For few months now, at some dinners and business meetings in Barcelona, the story is being told about how a member of Catalan high society had assembled a team of 30 people —computer hackers— to run a campaign on social networks to interfere with the 21-D elections. At the beginning of last fall, when the Catalan elections called by Mariano Rajoy were on the horizon, there was an attempt to get the Cambridge Analytica —the company which manipulated information from more than 87 million Facebook users to favor Donald Trump in the 2016 US elections— to run a campaign to influence the Catalan election result. It was to be a campaign on social networks to generate a climate of opinion favorable to unionist parties.
Businessman Luis Conde, a prestigious Catalan headhunter, received the call from Cambridge Analytica in which this possibility was proposed.

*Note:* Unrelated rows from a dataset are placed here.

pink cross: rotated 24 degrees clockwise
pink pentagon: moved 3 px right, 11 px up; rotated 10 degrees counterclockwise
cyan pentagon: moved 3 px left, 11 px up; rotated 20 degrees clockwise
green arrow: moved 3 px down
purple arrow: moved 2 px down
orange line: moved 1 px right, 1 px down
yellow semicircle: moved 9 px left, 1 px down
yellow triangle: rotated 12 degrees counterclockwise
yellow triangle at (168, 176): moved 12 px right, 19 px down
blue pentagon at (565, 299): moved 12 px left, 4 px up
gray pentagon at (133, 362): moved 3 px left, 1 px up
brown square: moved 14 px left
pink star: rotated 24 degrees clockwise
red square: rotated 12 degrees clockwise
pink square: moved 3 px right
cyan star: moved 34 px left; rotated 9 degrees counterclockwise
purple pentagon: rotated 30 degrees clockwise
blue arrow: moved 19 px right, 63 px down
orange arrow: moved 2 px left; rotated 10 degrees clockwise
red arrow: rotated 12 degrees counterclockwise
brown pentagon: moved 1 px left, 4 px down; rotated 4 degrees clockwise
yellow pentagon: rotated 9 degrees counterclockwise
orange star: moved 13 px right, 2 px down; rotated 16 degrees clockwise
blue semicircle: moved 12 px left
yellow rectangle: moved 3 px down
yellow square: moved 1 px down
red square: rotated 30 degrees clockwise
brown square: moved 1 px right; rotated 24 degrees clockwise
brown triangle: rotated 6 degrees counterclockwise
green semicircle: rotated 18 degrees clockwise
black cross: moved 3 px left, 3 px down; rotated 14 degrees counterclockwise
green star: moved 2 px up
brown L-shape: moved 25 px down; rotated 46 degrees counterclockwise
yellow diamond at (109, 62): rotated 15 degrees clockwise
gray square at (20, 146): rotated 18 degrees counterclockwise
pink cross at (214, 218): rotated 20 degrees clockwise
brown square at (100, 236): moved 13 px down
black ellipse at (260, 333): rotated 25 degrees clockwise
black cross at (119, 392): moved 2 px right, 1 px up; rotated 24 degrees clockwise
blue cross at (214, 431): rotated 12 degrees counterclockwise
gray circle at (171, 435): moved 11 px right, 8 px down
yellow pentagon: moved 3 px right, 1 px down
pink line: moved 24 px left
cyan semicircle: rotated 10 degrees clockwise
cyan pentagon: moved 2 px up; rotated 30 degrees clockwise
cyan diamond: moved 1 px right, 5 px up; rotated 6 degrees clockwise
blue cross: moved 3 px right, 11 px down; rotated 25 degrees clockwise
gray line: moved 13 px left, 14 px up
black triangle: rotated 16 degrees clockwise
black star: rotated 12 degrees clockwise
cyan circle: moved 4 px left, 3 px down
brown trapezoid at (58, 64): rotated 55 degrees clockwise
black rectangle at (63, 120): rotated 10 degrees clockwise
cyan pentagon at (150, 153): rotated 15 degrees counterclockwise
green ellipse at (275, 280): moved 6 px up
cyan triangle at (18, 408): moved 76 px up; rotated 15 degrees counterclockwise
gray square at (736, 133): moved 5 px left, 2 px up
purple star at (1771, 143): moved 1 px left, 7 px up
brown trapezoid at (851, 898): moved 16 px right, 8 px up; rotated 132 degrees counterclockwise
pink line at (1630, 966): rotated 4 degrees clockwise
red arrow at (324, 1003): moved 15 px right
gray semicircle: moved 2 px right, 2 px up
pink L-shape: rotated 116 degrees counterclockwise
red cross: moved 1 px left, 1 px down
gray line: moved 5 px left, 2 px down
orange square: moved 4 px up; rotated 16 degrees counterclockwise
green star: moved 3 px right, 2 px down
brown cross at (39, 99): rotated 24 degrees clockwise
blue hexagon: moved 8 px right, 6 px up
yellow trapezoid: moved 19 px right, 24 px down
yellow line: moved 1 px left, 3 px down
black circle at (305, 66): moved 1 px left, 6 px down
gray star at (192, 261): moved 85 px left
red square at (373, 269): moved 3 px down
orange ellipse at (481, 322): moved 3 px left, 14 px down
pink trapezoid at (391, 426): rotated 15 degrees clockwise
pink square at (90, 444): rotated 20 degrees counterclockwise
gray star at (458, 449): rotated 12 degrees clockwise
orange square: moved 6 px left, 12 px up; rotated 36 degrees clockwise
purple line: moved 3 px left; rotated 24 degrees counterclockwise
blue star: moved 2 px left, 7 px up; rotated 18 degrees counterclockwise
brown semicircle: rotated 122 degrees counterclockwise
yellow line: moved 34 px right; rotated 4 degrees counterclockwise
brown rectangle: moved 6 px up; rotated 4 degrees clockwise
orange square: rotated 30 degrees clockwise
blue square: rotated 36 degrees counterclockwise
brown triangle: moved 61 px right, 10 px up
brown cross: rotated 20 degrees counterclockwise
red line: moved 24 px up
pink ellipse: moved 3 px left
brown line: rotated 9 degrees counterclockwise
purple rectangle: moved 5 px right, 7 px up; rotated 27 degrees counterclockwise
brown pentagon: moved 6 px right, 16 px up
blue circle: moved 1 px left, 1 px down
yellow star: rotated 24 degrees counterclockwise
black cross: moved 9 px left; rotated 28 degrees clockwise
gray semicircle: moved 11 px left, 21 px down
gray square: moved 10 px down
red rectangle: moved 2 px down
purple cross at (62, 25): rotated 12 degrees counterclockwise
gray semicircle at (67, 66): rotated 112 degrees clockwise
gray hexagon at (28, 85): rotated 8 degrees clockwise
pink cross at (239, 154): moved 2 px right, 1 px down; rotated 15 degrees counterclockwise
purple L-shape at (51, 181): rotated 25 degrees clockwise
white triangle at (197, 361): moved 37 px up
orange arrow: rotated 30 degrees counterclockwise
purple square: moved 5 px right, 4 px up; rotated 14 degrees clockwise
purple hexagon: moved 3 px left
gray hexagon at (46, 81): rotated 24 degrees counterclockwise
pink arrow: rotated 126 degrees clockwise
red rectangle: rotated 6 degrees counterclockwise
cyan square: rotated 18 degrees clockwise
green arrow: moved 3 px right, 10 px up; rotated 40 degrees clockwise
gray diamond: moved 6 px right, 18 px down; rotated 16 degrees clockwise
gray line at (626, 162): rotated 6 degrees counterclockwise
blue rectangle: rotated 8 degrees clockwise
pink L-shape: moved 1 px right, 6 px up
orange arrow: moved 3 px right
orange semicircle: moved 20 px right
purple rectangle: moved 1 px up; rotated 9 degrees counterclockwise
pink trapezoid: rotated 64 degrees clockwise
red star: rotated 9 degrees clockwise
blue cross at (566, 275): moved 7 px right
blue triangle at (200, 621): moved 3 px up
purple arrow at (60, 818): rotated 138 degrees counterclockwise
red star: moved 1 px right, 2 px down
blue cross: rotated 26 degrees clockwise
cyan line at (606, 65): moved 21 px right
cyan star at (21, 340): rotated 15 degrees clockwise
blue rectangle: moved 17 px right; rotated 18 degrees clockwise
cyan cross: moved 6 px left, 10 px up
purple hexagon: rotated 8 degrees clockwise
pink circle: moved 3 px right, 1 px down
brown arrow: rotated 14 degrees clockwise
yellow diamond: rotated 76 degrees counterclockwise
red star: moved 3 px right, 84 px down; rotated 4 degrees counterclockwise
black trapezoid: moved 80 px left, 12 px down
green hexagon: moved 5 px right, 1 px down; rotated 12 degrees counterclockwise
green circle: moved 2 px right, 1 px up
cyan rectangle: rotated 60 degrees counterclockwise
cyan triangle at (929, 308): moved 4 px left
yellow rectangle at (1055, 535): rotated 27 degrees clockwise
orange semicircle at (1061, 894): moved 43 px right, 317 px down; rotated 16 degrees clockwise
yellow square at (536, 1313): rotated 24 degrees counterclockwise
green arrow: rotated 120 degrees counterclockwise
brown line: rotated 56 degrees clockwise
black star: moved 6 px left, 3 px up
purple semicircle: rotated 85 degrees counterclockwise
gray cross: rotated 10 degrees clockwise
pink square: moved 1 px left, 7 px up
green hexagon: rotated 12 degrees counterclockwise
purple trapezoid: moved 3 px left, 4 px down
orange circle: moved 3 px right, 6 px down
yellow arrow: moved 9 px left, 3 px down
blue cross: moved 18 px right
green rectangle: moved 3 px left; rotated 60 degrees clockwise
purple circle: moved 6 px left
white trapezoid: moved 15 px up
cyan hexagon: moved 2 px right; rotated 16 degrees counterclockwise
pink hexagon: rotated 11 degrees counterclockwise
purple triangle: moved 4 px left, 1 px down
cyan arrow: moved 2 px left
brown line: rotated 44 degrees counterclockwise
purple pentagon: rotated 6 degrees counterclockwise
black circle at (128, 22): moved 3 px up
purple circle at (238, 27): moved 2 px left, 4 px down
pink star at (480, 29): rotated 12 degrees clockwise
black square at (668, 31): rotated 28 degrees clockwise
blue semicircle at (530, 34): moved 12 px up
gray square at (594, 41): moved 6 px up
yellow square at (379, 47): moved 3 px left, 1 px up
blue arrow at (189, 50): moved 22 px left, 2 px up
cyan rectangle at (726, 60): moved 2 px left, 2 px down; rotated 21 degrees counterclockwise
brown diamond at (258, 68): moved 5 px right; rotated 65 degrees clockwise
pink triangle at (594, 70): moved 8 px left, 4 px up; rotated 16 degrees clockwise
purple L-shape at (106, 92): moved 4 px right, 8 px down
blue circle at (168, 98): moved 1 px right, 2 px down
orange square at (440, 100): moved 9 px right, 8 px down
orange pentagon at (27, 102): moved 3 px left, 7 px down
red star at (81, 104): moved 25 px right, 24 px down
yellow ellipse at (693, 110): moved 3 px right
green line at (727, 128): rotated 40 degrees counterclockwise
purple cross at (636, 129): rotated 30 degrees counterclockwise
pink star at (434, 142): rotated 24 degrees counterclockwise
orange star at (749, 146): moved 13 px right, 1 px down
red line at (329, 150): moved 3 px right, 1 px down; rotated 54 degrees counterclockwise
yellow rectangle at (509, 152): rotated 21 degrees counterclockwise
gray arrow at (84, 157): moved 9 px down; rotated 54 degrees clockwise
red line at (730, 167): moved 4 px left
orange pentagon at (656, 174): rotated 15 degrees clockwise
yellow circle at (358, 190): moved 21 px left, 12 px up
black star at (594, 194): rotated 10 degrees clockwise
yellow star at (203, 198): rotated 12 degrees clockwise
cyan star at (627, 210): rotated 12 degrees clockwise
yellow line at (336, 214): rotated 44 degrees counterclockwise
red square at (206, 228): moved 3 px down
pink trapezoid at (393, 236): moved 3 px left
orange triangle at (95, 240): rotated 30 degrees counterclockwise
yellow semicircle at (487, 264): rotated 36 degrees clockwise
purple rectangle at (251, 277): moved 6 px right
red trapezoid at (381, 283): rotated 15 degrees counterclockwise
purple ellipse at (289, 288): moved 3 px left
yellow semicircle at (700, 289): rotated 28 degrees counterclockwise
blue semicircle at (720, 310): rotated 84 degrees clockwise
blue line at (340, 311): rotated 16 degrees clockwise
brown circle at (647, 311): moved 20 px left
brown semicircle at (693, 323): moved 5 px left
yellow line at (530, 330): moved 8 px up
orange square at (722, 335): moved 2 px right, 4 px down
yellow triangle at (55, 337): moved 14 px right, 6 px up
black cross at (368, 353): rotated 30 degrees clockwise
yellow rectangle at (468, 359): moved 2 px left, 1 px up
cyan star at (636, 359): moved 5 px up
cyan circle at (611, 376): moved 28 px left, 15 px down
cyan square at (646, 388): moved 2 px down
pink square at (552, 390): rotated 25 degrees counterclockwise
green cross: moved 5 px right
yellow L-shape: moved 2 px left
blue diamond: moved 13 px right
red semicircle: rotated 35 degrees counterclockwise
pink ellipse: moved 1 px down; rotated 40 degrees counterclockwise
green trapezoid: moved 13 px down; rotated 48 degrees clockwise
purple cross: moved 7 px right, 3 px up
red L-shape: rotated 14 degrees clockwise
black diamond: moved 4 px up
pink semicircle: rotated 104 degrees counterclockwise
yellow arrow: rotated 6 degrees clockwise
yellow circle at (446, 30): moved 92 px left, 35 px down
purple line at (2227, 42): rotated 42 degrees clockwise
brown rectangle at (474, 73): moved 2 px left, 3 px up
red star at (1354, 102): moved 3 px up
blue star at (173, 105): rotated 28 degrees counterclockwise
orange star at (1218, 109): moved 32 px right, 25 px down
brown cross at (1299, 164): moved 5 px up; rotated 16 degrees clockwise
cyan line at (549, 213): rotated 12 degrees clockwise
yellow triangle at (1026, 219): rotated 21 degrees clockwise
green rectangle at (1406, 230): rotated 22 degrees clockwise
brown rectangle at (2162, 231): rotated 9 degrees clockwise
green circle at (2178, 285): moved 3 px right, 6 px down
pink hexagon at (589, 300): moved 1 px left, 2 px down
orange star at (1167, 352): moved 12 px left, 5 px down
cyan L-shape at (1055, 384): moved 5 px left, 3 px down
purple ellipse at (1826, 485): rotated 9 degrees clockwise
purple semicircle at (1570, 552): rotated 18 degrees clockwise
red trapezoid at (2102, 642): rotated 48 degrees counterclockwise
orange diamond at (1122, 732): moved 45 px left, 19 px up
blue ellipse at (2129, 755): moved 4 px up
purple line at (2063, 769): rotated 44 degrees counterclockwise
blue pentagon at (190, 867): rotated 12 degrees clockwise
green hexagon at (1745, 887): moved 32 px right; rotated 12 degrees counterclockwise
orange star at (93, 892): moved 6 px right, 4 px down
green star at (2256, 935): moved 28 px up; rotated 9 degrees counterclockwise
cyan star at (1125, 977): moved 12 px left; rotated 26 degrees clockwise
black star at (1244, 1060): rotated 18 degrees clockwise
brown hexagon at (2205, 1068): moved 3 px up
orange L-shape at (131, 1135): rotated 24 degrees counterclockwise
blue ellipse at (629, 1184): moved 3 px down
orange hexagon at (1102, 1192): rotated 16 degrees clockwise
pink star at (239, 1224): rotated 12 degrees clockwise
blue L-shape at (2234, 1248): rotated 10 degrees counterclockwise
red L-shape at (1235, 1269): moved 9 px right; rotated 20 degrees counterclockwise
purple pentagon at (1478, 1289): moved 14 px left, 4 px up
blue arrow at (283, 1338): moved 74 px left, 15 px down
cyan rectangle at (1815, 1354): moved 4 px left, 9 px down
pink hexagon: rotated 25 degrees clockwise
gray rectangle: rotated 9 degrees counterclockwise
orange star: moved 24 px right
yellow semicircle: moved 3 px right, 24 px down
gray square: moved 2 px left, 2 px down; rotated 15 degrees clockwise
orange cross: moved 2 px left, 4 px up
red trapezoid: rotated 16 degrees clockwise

Conde denies the initial version: that it was he who contacted Mark Turnbull, the global policy manager for the British company, as noted by a source from the same consultant, who claimed that there was a group of Catalan businessmen worried about the independence movement who were willing to foot the bill of the campaign. The headhunter claims that he doesn’t know why they contacted him and would not confirm that Turnbull was on the call with him: he does not remember the name of the person who approached him. According to Conde, someone from the United States acted as intermediary so that Cambridge Analytica called and offered its services to tip the electoral balance. Official sources of the British company deny that they were the ones who approached the Catalan headhunter: "We never contact or select clients. Meetings are always at the request of parties/clients. "
Conde maintains that he didn't concern himself at all with this issue and that he handed off the proposal to a group of politicians and businessmen for their consideration. He did not want to confirm the name of the person who continued with the contacts, although the name of Juan Arza, then secretary of political studies for the Catalan branch of the PP, a former member of the Catalan Civil Society, and currently a member of the board of trustees with the Joan Boscà Foundation —an organization with links to the unionist cause—. When questioned by this newspaper, Arza did not confirm or deny these conversations with Cambridge Analytica, contacts in which he is said to have indicated to the consultant that there were several Ibex 35 companies ready to support the campaign. Arza merely said that “ARA is just sheer propaganda” and was very annoyed by this information, which he did not deny.
Catalan Civil Society claims that these contacts were not made on their behalf. Sources within the group warned that Arza is no longer part of the organisation and that he would not have been "authorized" nor would he receive "consent" to hold such talks. In any case, they admit that they knew about the existence of these contacts, since they shared meetings and discussion groups with various people from the unionist spectrum and that was a topic that had arisen in more than one conversation. Additionally, Josep Ramon Bosch, president of the Joan Boscà Foundation, also denies any involvement by the foundation in the matter.
At any rate, time ran out and the initiative did not bear fruit. At the time the New York Times and The Observer’s investigative efforts had not yet exposed the Cambridge Analytica scandal. Cambridge Analytica, which was part of the SCL Group, fiddled with data from users around the world, first to interfere in the US elections between Hilary Clinton and Donald Trump and then also in the case of the Brexit campaign, tipping the balance in favor of supporters of leaving the European Union —two scandals that brought the company down last spring.
Effects in Spain
About 137,000 Spanish citizens could have been affected by the leak of Facebook data which Cambridge Analytica had access to. It was achieved through the Thisisyourdigitallife application, which allowed access to the personal details and the contact information of users who downloaded it. Cambridge Analytica used this information to develop software aimed at predicting voter decisions and influencing their vote with customized propaganda and even by creating fake news.